V vulnificus can cause both diarrheal illness and wound infections (if broken skin is exposed to contaminated water or seafood). It is found in warm coastal regions around the world. It is rarely detected in water colder than 13 degrees Celsius (55.4 degrees F), so most U.S. infections occur between the months of May and October. Hurricanes, storm surges, and coastal flooding are associated with an increase in V vulnificus infections. People become infected by eating raw or undercooked seafood (primarily oysters, less commonly other shellfish or other fish) or by having an open wound that is exposed to seawater or contaminated seafood products. Typical symptoms include diarrhea for several days, nausea, vomiting, stomach cramping, fever, and chills. Those with severe infections (typically people with compromised immune systems) may develop a bloodstream infection (sepsis), which may be life-threatening. V vulnificus wound infections may cause skin redness, warmth, swelling, and pain (cellulitis) in an affected area. A severe skin infection may cause muscle and wide-spread tissue destruction.

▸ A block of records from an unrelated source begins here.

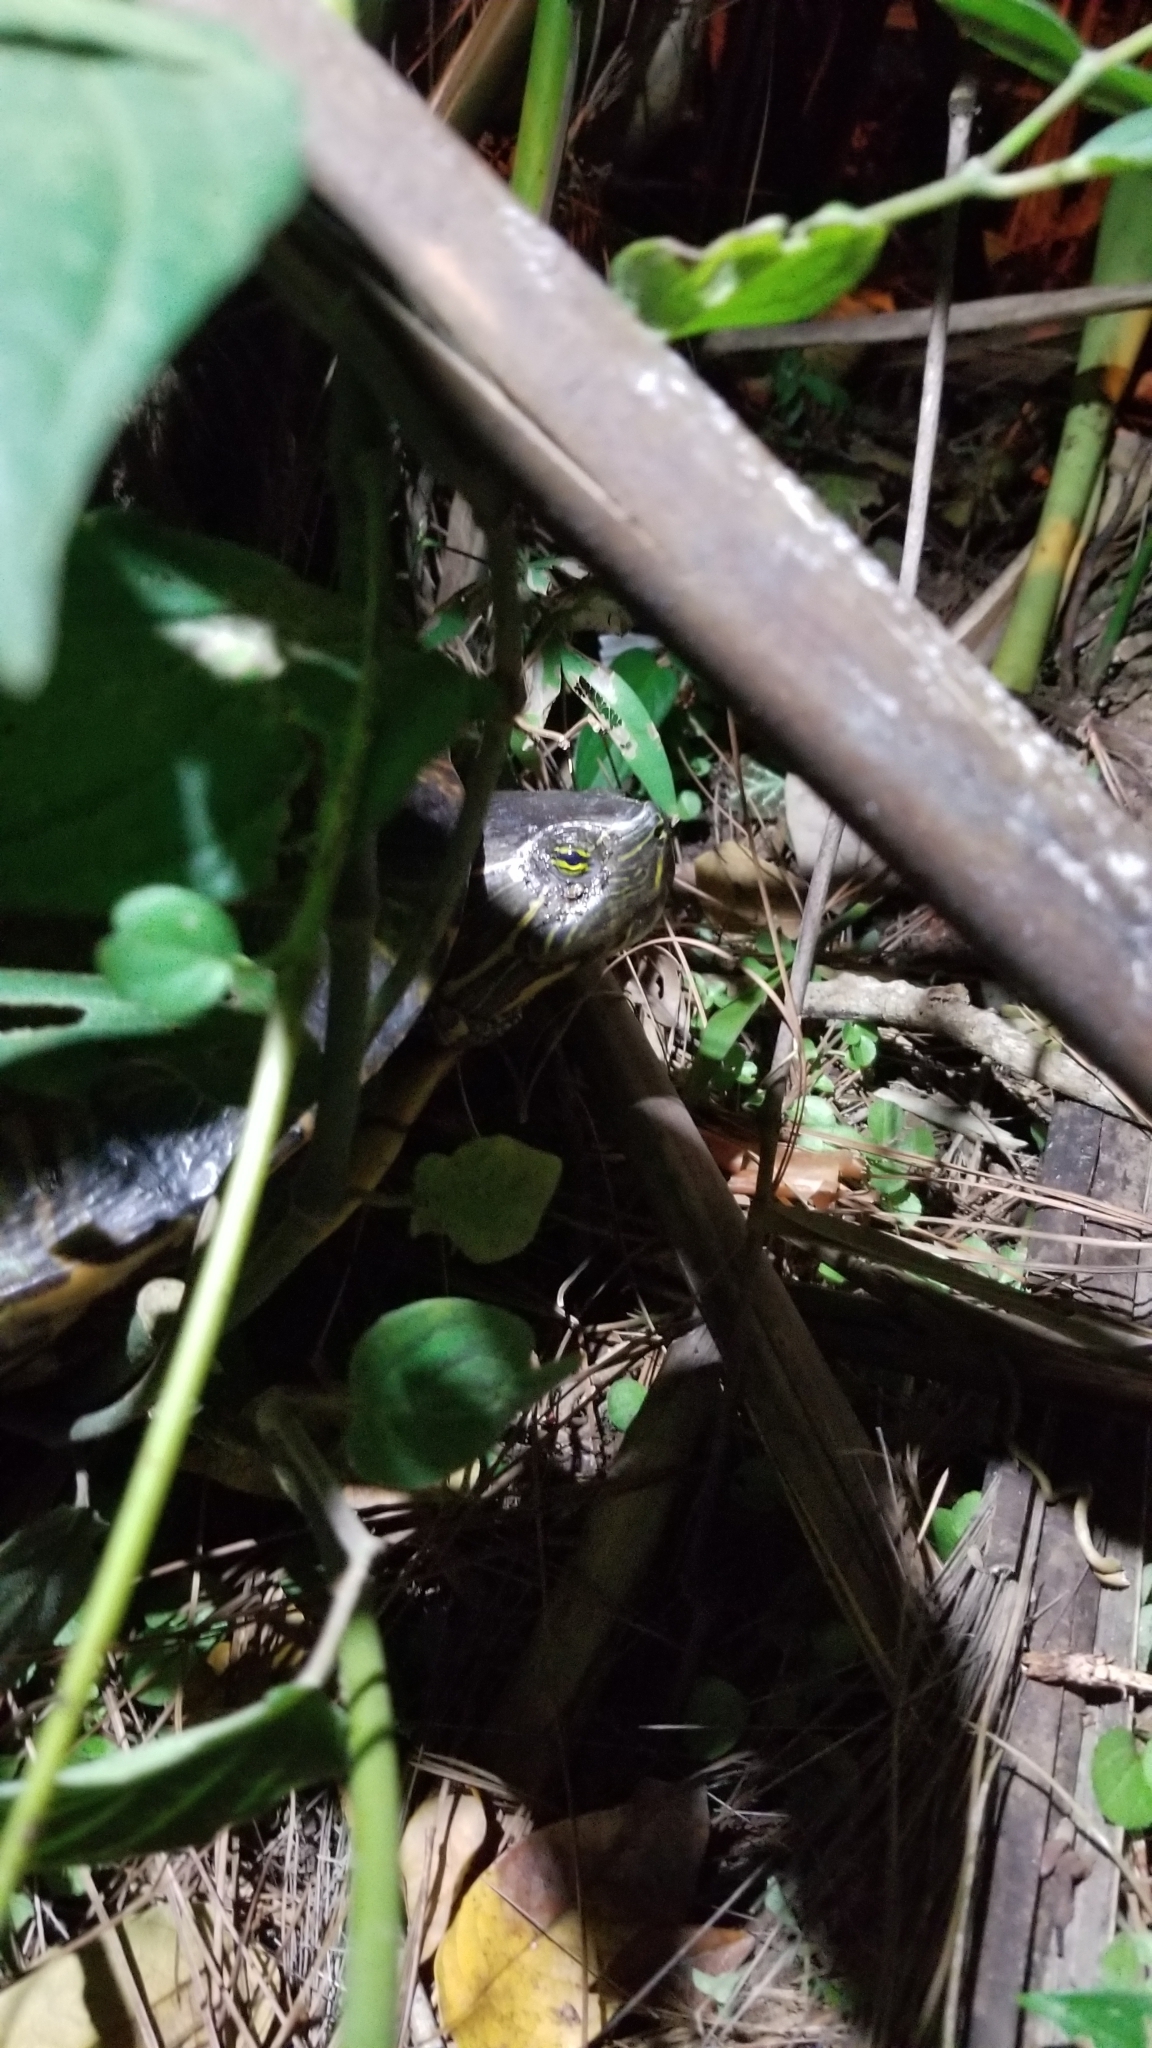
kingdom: Animalia
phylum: Chordata
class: Testudines
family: Emydidae
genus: Trachemys
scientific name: Trachemys grayi
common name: Gray's slider
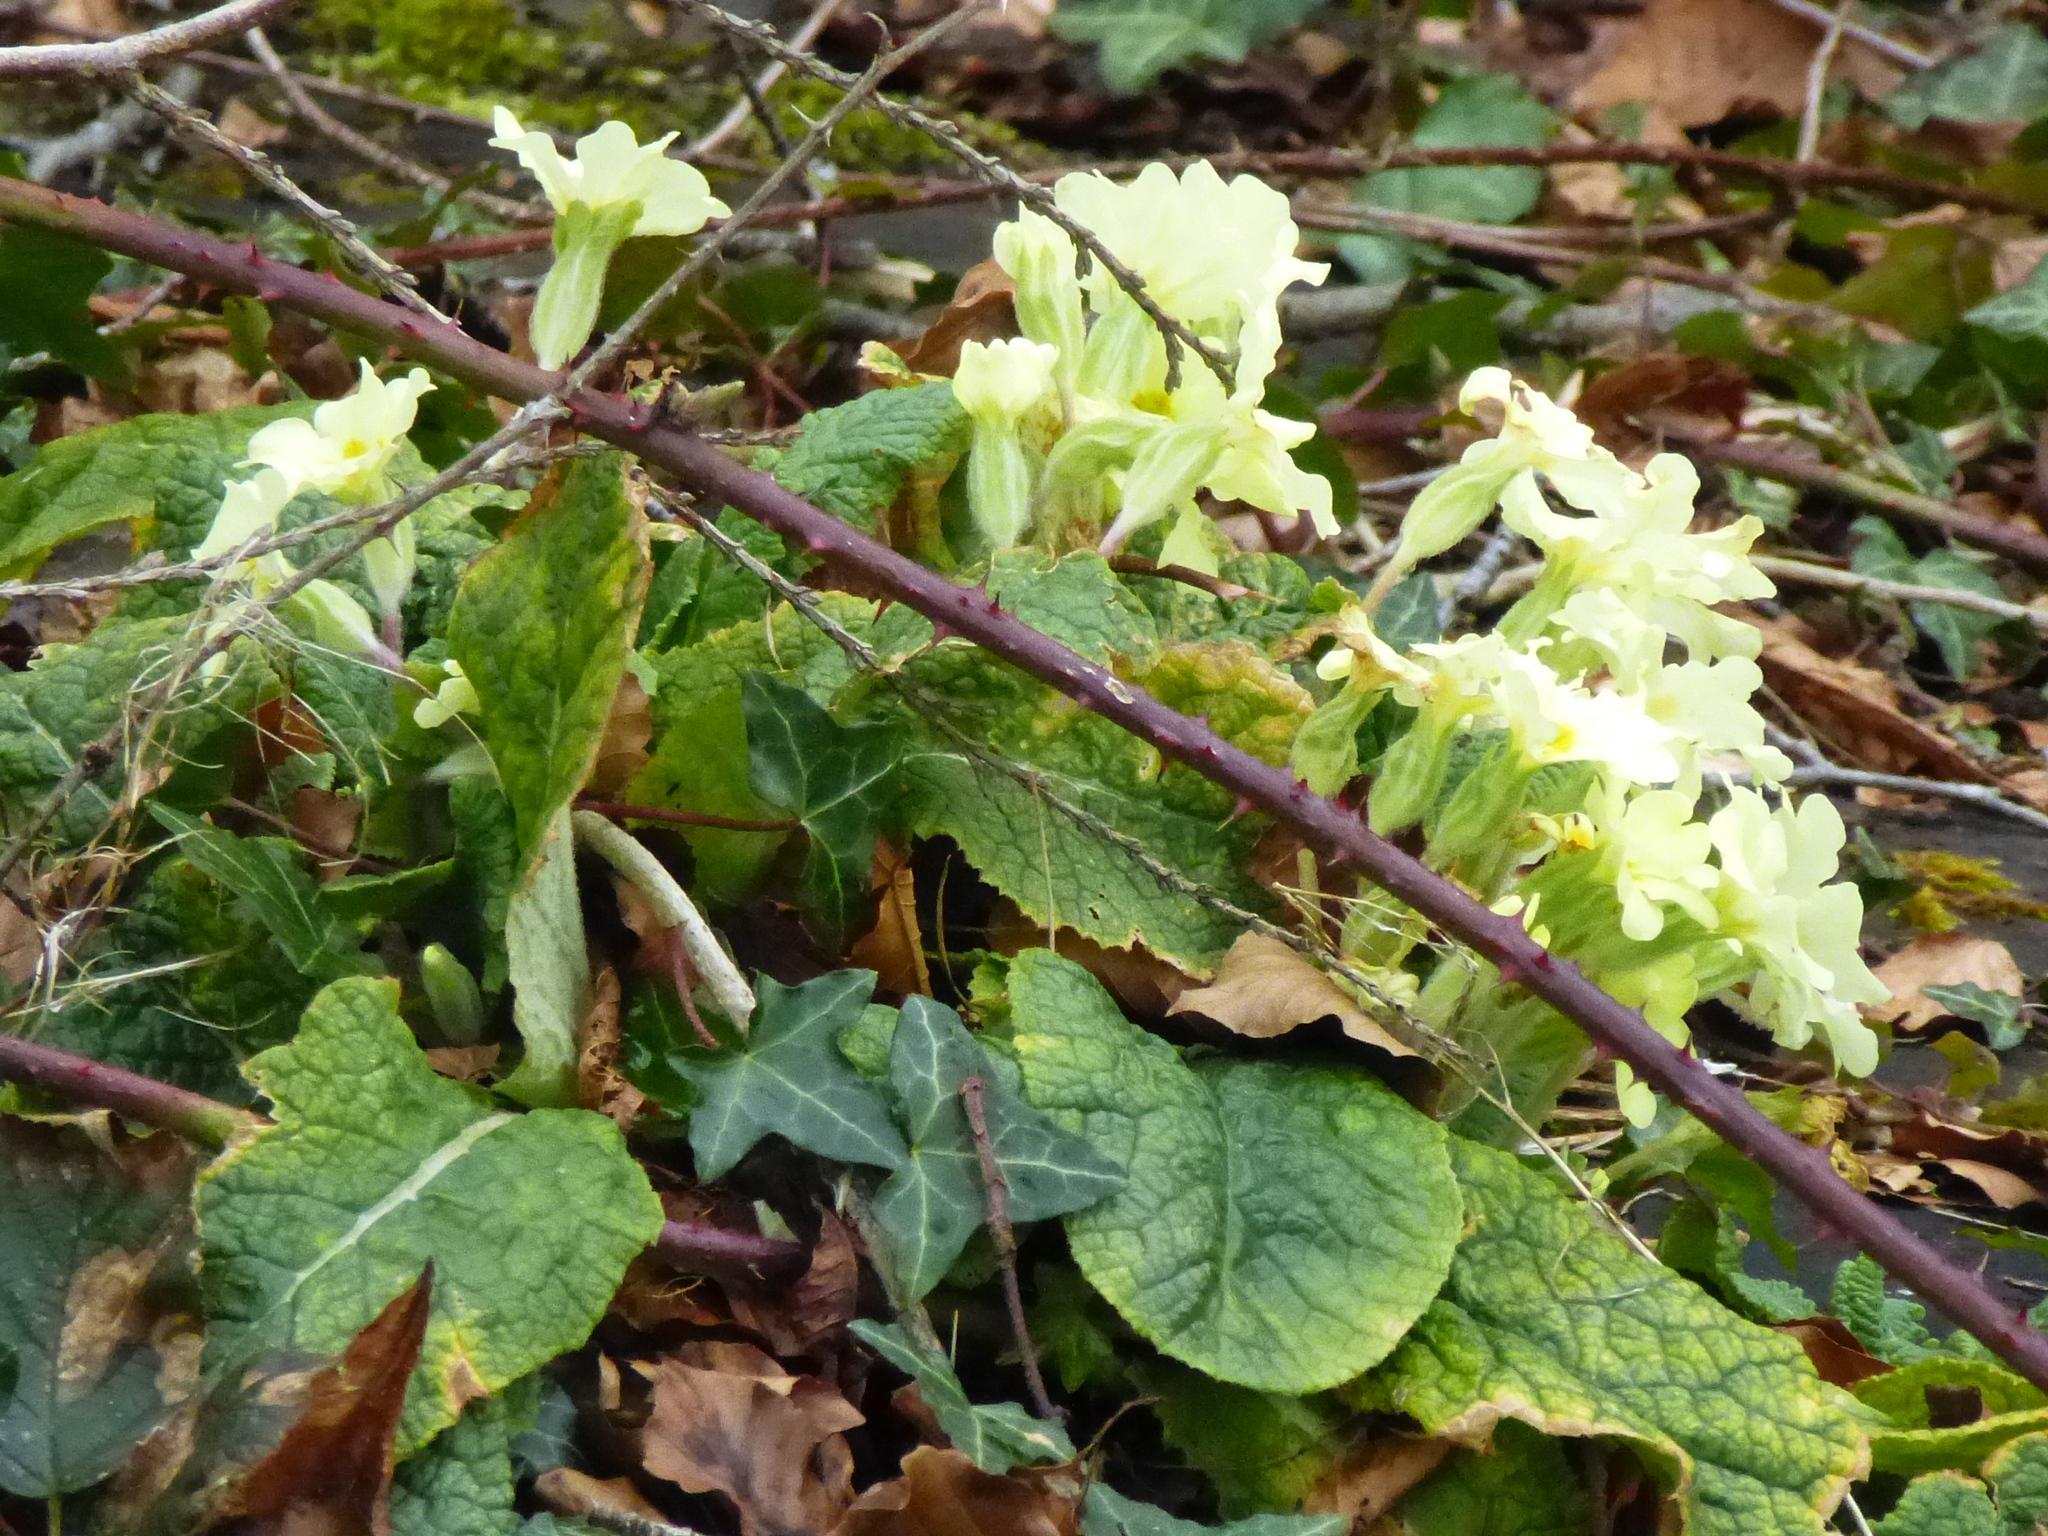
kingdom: Plantae
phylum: Tracheophyta
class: Magnoliopsida
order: Ericales
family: Primulaceae
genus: Primula
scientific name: Primula vulgaris
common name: Primrose
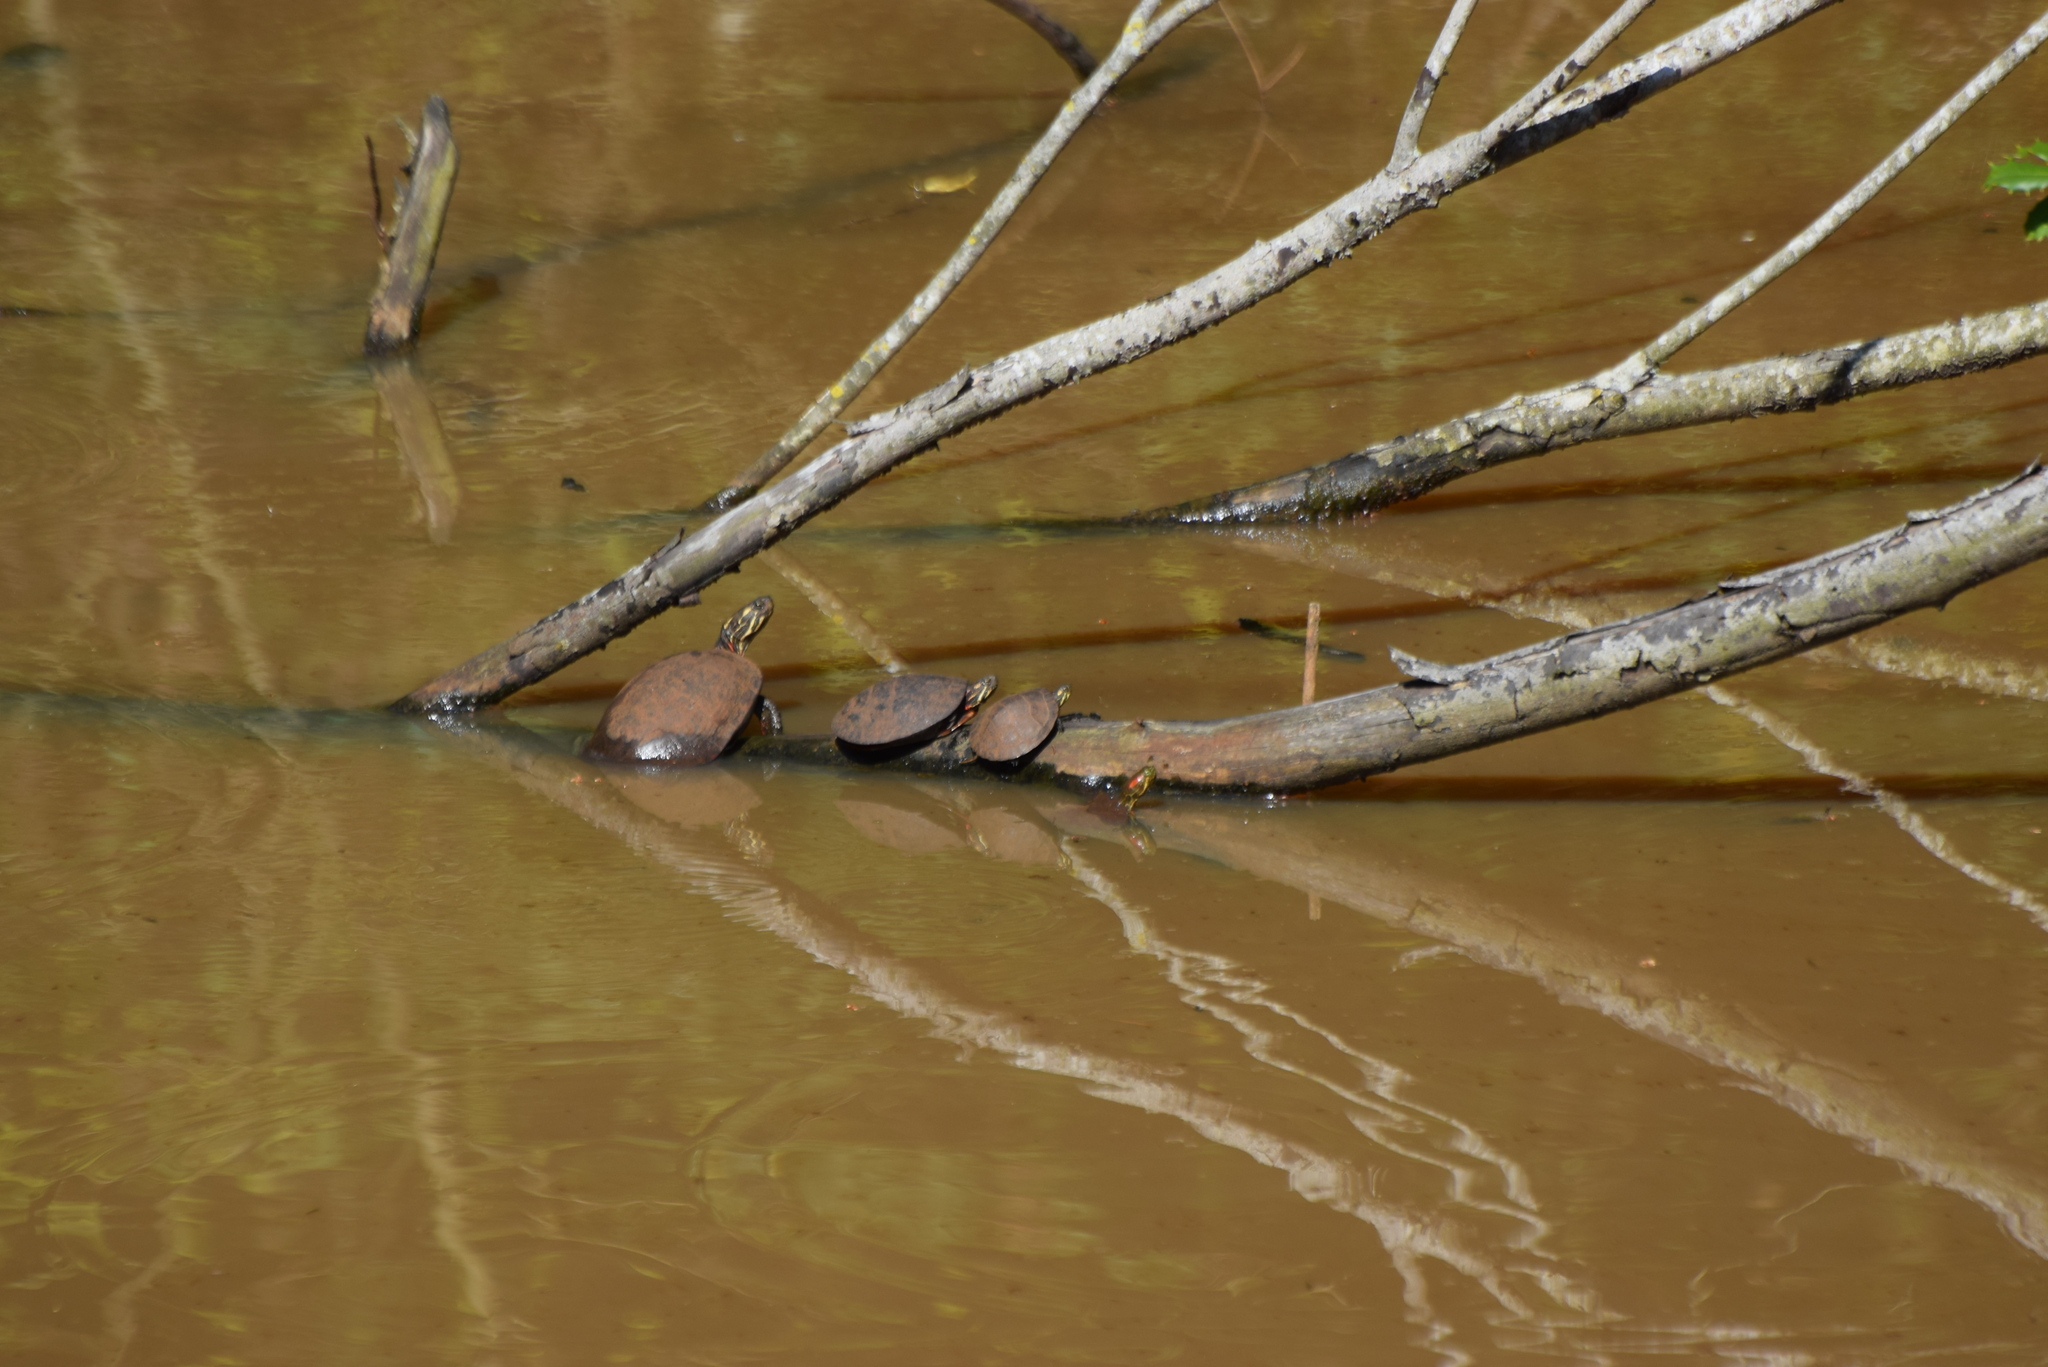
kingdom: Animalia
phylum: Chordata
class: Testudines
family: Emydidae
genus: Chrysemys
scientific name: Chrysemys picta
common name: Painted turtle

Those most at risk for severe V vulnificus infections include those with liver disease (i.e., cirrhosis), cancer, HIV, diabetes, or certain blood disorders (thalassemia). Also, at risk are those who take immunosuppressants or medications to decrease stomach acid. Diagnosis is made by detecting V vulnificus in blood, stool, or wound culture. Those with mild symptoms are urged to drink liquids and stay hydrated. Those with more severe infections should receive antibiotics and be closely monitored, often involving hospitalization. Prevention of food-related V vulnificus infection involves avoidance of ingesting raw or undercooked seafood and the use of gloves and careful handwashing after handling raw seafood. Those with open wounds (including recent surgery, piercings, and tattoos) should avoid contact with brackish water (swimming, fishing, and wading) and should not handle raw seafood. Wounds or cuts that have been exposed to brackish water or uncooked seafood should be washed thoroughly with soap and water to decrease the risk of infection.